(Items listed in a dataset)
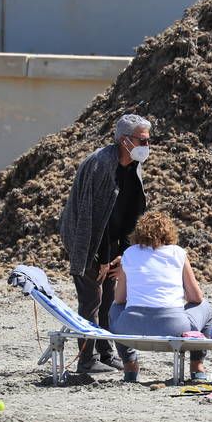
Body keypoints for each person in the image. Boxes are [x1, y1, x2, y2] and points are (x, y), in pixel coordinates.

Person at [59, 114, 150, 375]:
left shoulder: (134, 166)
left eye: (148, 140)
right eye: (142, 140)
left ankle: (106, 353)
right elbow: (89, 216)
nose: (147, 145)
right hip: (86, 243)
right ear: (125, 140)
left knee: (111, 301)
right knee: (91, 301)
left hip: (113, 245)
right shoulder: (100, 165)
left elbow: (131, 215)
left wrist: (122, 255)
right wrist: (96, 258)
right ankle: (86, 359)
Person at [109, 211, 212, 383]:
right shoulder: (177, 253)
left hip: (131, 327)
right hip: (173, 328)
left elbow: (120, 299)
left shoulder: (129, 253)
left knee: (115, 309)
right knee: (206, 308)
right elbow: (196, 297)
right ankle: (197, 367)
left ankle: (130, 366)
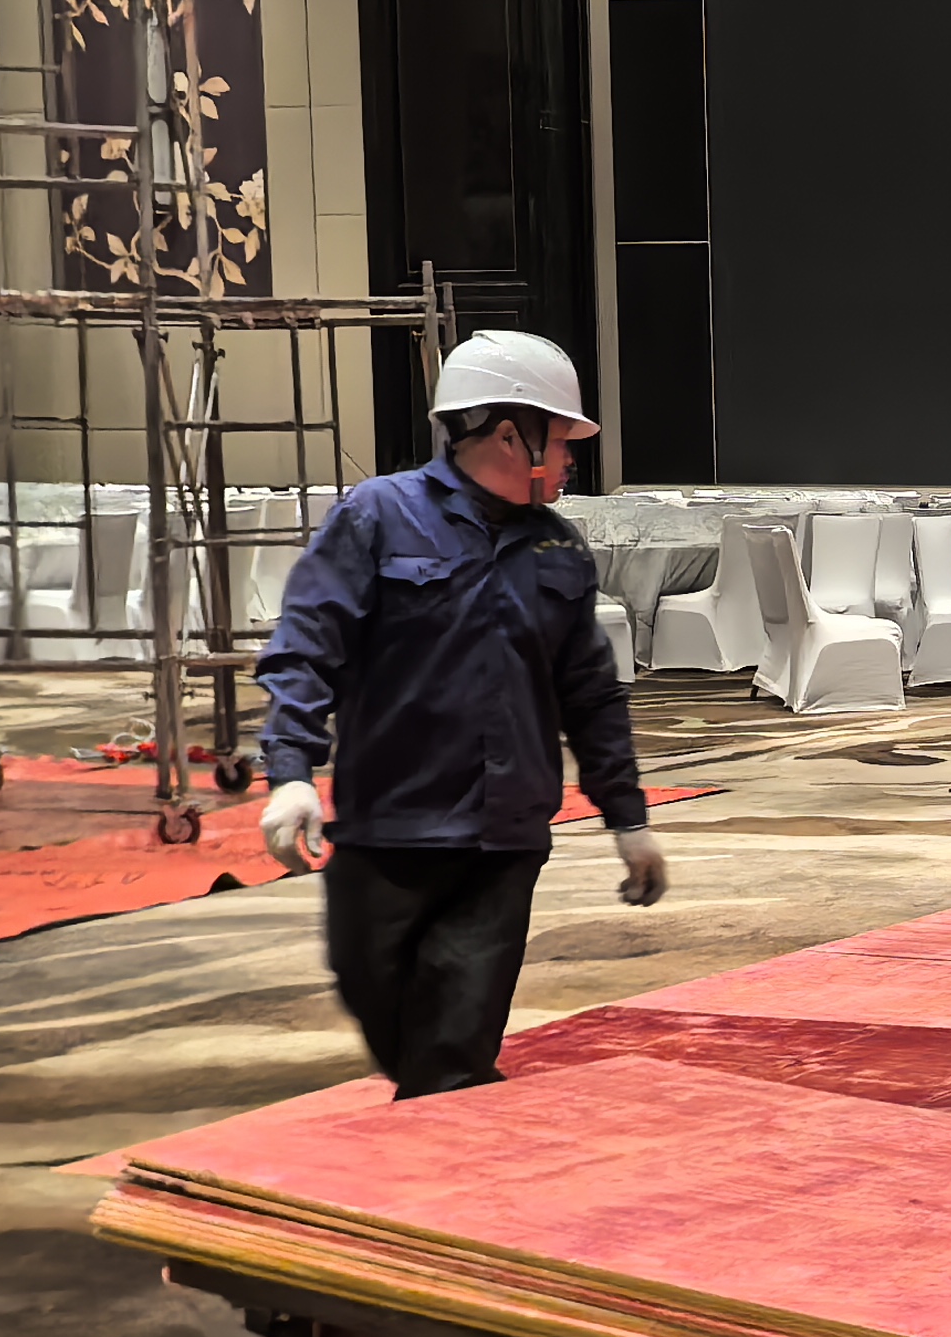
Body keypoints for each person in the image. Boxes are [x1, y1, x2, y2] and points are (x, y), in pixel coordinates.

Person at [253, 329, 667, 1097]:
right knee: (377, 1002)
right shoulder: (377, 517)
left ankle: (450, 1141)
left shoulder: (558, 552)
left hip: (500, 847)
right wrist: (291, 771)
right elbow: (307, 646)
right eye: (561, 441)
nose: (570, 461)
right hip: (386, 831)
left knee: (449, 1056)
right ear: (510, 435)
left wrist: (628, 818)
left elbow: (592, 697)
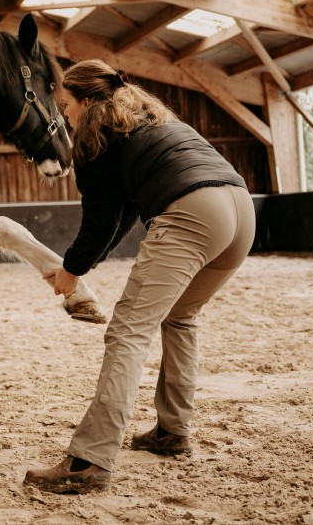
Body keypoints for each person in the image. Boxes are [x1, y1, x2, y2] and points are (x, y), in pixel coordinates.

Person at [24, 59, 256, 494]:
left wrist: (70, 273)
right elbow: (123, 217)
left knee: (128, 332)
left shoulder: (93, 136)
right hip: (240, 212)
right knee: (180, 316)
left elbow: (99, 223)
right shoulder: (149, 122)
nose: (65, 115)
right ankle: (172, 430)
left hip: (192, 212)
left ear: (87, 101)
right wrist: (79, 268)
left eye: (66, 105)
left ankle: (89, 461)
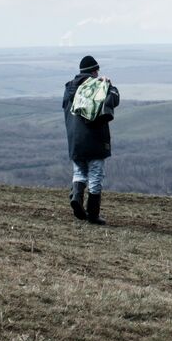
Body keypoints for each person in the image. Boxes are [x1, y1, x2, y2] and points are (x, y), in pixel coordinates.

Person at [62, 55, 120, 224]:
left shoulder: (69, 88)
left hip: (75, 140)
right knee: (95, 175)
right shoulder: (98, 85)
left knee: (79, 172)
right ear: (94, 71)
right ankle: (93, 214)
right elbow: (113, 99)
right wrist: (108, 84)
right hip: (94, 140)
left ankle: (77, 199)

• **Assignment**
No picture is to be printed. Output exactly the lines above from the line containing "right ear: (510, 435)" through the line containing "left eye: (66, 105)".

• **Exercise result**
right ear: (510, 435)
left wrist: (628, 818)
left elbow: (592, 697)
Body keypoints for each person in the image. Boxes are [x1, y1, x2, y2] and points are (x, y), in pixel coordinates.

Person at [24, 59, 256, 494]:
left wrist: (70, 273)
right elbow: (123, 217)
left knee: (128, 332)
left shoulder: (93, 136)
right hip: (240, 212)
right knee: (180, 316)
left elbow: (99, 223)
right shoulder: (149, 122)
nose: (65, 115)
right ankle: (172, 430)
left hip: (192, 212)
left ear: (87, 101)
right wrist: (79, 268)
left eye: (66, 105)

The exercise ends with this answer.